▶ _EXERCISE BRIEF_
Output every line of the entries below verbatim, leaving out the pictures.

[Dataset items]
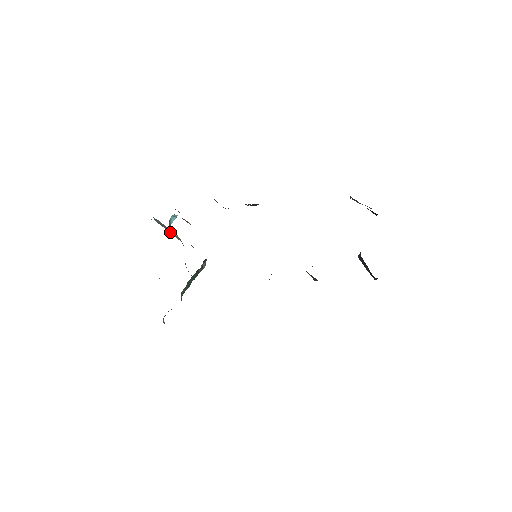
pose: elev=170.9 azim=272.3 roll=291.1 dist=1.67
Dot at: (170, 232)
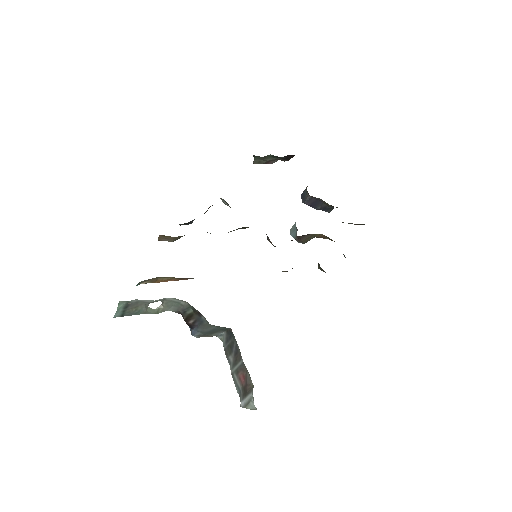
Dot at: (144, 313)
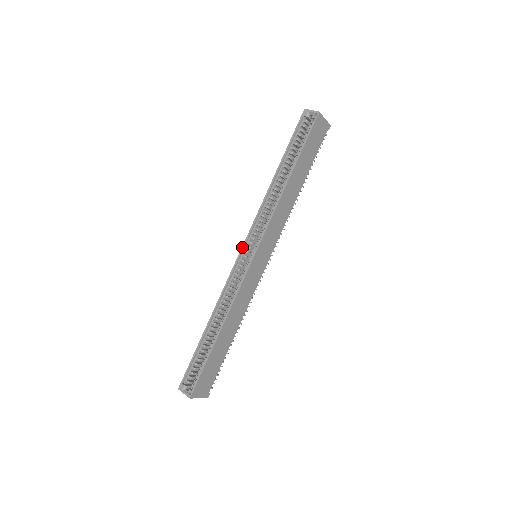
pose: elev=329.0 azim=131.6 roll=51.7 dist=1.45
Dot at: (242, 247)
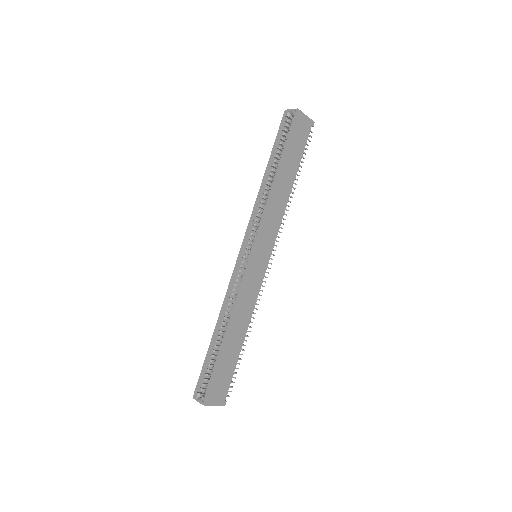
Dot at: (240, 248)
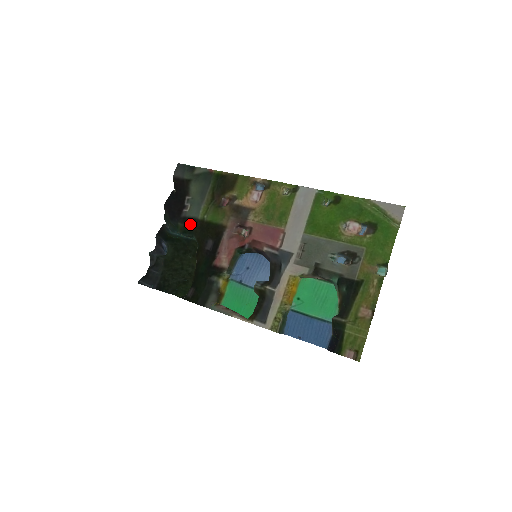
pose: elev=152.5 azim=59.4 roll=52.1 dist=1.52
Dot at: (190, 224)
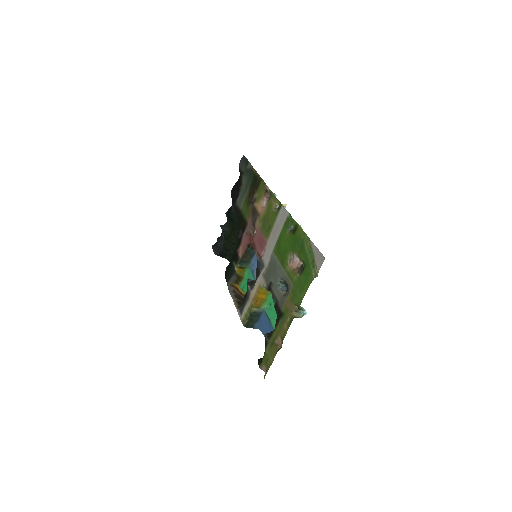
Dot at: (236, 212)
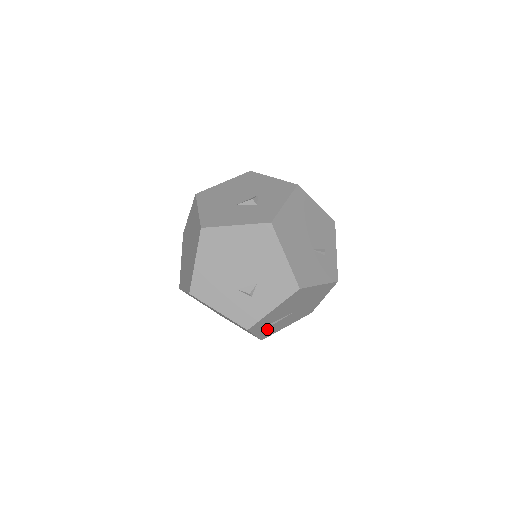
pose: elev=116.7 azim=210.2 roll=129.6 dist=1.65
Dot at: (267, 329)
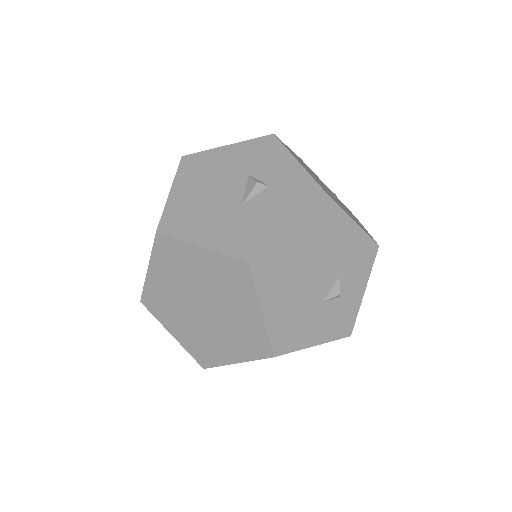
Dot at: occluded
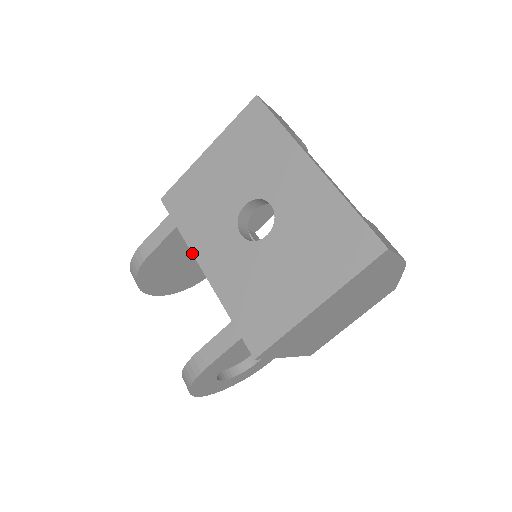
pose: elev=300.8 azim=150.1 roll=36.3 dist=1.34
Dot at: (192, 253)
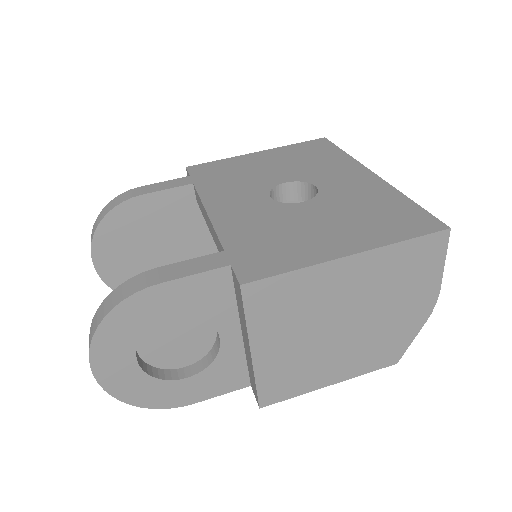
Dot at: (201, 200)
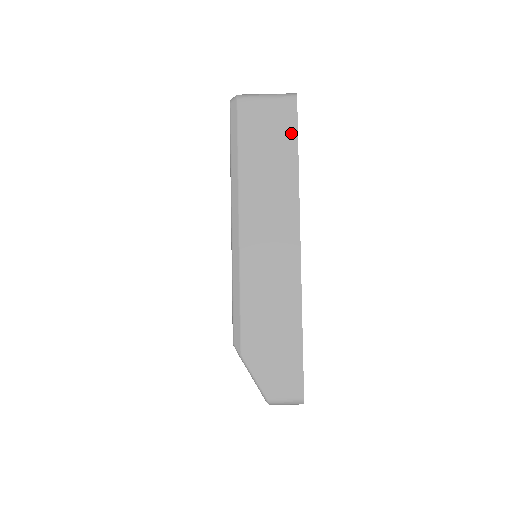
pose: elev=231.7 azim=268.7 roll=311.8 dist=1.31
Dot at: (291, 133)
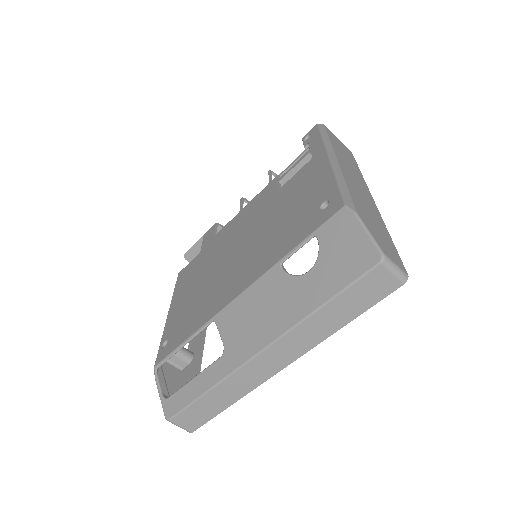
Dot at: (353, 159)
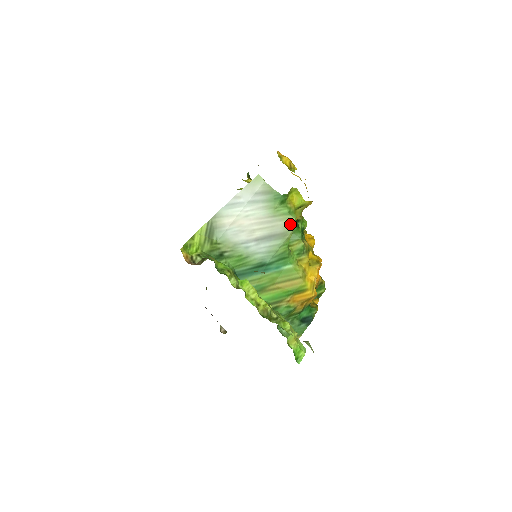
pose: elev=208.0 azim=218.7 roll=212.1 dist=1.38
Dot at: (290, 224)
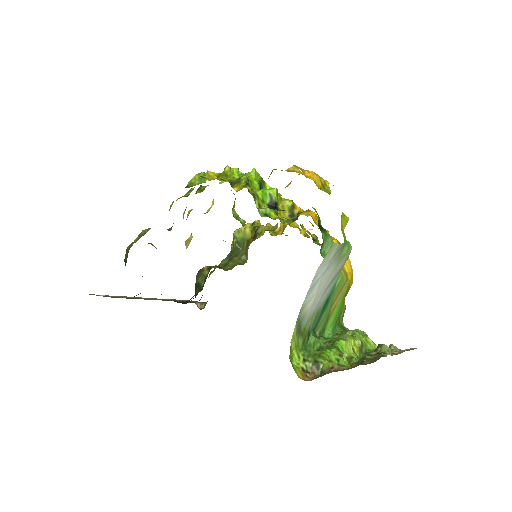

▶ _THE OUTPUT_
pose: elev=170.9 azim=272.3 roll=291.1 dist=1.67
Dot at: (170, 232)
Dot at: (144, 313)
pose: elev=329.0 azim=131.6 roll=51.7 dist=1.45
Dot at: (242, 247)
Dot at: (240, 248)
pose: elev=152.5 azim=59.4 roll=52.1 dist=1.52
Dot at: (190, 224)
Dot at: (236, 212)
pose: elev=116.7 azim=210.2 roll=129.6 dist=1.65
Dot at: (267, 329)
Dot at: occluded
pose: elev=300.8 azim=150.1 roll=36.3 dist=1.34
Dot at: (192, 253)
Dot at: (201, 200)
pose: elev=231.7 azim=268.7 roll=311.8 dist=1.31
Dot at: (291, 133)
Dot at: (353, 159)
pose: elev=208.0 azim=218.7 roll=212.1 dist=1.38
Dot at: (290, 224)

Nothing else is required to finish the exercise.